To that end, Dean Michael Schill and Professor Anup Malani have edited a book on health care reform populated with articles from some of the top thinkers in law, economics, and medicine.
The Future of Health Care Reform in the United States, which will be published by the University of Chicago Press this year, is a collection of articles inspired by an October 2012 conference hosted by the Law School and University of Chicago Medicine and Biological Sciences Division, with generous support from the Sidley Austin Foundation.
As the conference did over a year ago, the book tackles many of the complex questions that result from the passage of the Patient Protection and Affordable Care Act (ACA), signed into law by President Obama in 2010 and upheld by the Supreme Court in 2012.

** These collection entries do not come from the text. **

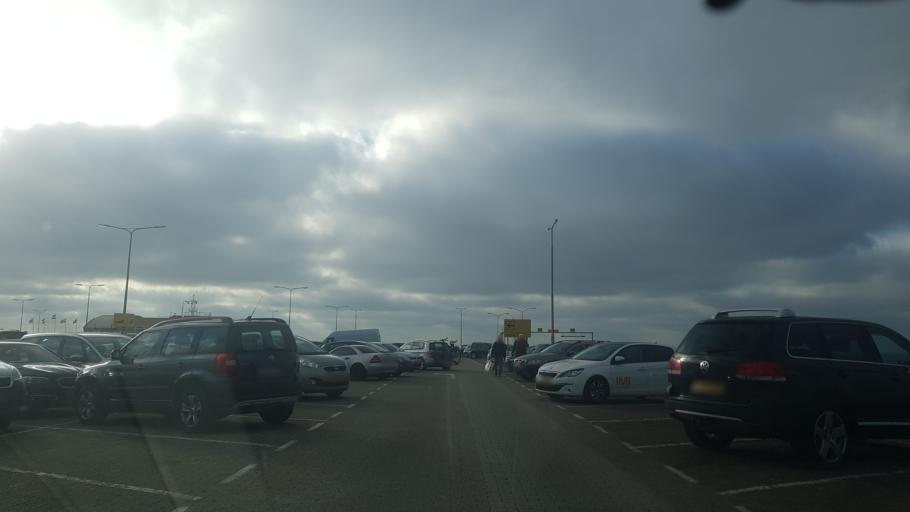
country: NL
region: Friesland
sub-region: Gemeente Dongeradeel
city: Holwerd
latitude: 53.3937
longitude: 5.8826
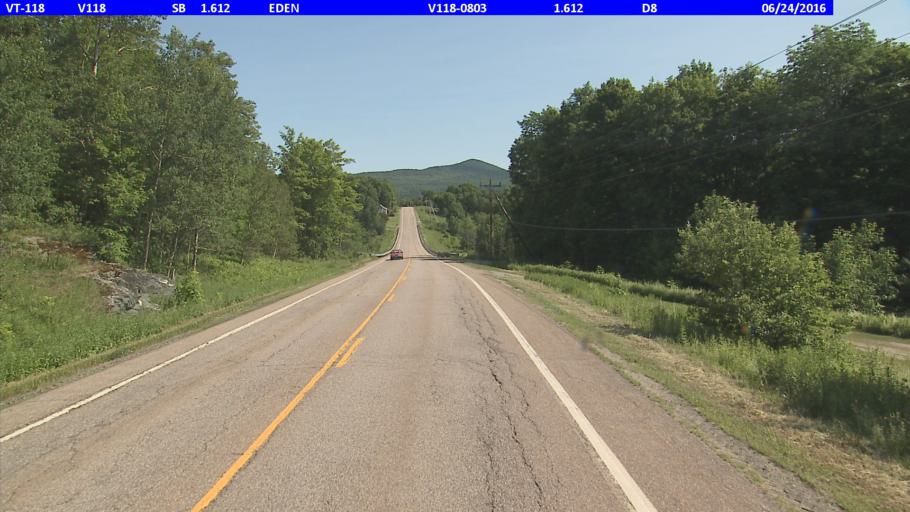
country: US
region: Vermont
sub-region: Lamoille County
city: Hyde Park
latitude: 44.7274
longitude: -72.5619
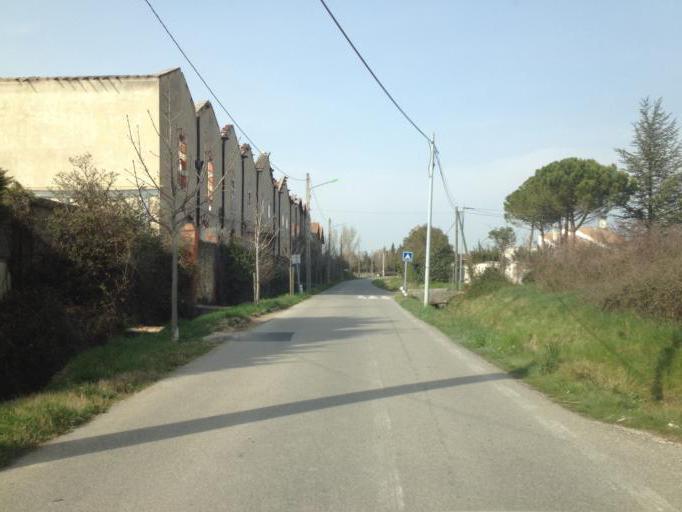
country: FR
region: Provence-Alpes-Cote d'Azur
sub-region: Departement du Vaucluse
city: Bedarrides
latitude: 44.0455
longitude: 4.9003
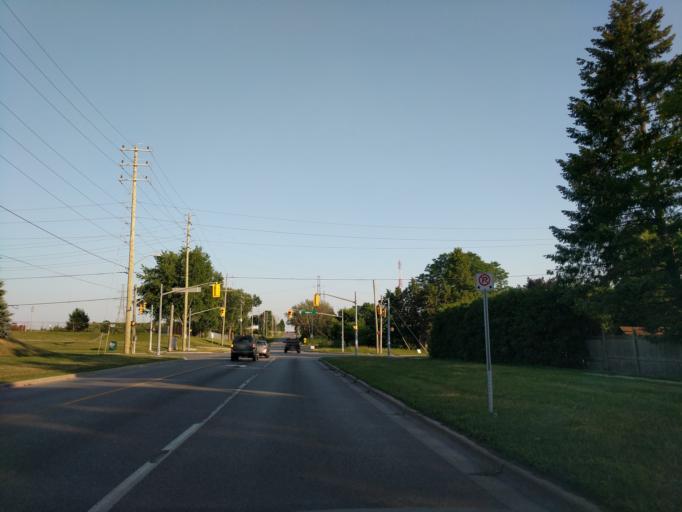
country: CA
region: Ontario
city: Oshawa
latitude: 43.8844
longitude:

“As the leading institution in law and economics, we are uniquely positioned at Chicago to examine these incredibly important topics, which affect every American,” Schill said. “We think applying legal and economic frameworks to health care questions could potentially identify new and better interventions to promote social welfare.”
The authors are both practitioners and academics; some favor the ACA, some oppose it, and others have nuanced views or take a purely observational, objective approach. All presented work at the conference.

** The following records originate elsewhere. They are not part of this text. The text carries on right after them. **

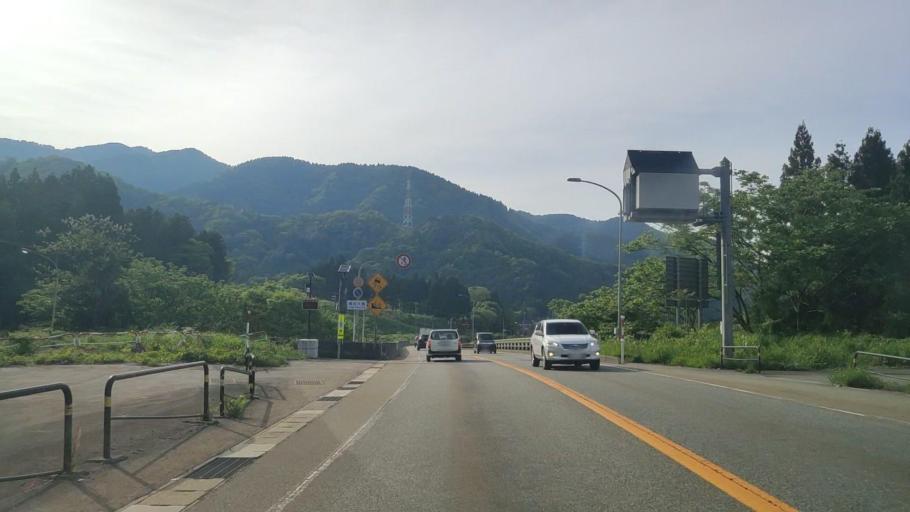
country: JP
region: Toyama
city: Yatsuomachi-higashikumisaka
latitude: 36.5050
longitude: 137.2320
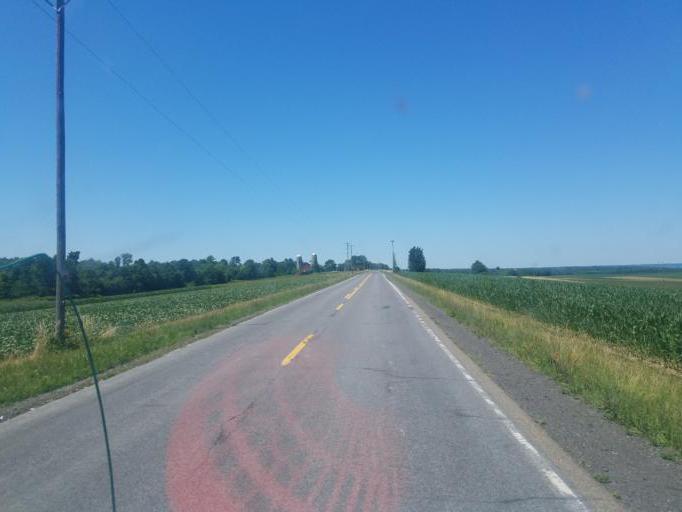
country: US
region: New York
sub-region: Yates County
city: Penn Yan
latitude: 42.7411
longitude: -77.0006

Supreme Court litigator Carter Phillips, Partner and Chair of the Executive Committee at Sidley Austin, and Stephanie Hales, a Sidley associate, start the book with a chapter on the Supreme Court decision and what it means for the implementation of health care reform over the coming decades. Professor John Cochrane of the Booth School of Business wrote a highly critical chapter arguing that the ACA will make an inefficient US health care market even worse. Conversely, Professor Einer Elhauge of Harvard Law School argues that the ACA may improve the quality and lower the cost of health care.

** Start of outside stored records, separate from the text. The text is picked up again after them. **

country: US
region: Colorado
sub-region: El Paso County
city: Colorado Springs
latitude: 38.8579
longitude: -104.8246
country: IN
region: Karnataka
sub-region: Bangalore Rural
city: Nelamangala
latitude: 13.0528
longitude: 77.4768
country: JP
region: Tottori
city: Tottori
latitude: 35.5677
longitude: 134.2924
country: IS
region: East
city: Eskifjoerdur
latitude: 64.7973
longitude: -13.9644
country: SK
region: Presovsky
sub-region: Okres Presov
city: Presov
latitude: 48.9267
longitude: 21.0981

Three Law School faculty members contributed chapters as well: Malani, Richard Epstein, and Aziz Huq. The Coase-Sandor Institute for Law and Economics organized the conference and is compiling the book under Schill’s direction. The conference also was supported by the Center for Health and the Social Sciences’ Fallon Lecture Series on Health and Law. The conference featured a few speakers who are not contributing to the book, including Austan Goolsbee, Professor of Economics at Booth and former Chief Economist for President Obama’s Economic Recovery Advisory Board. He was also Chairman of the Council of Economic Advisers and a member of the Cabinet.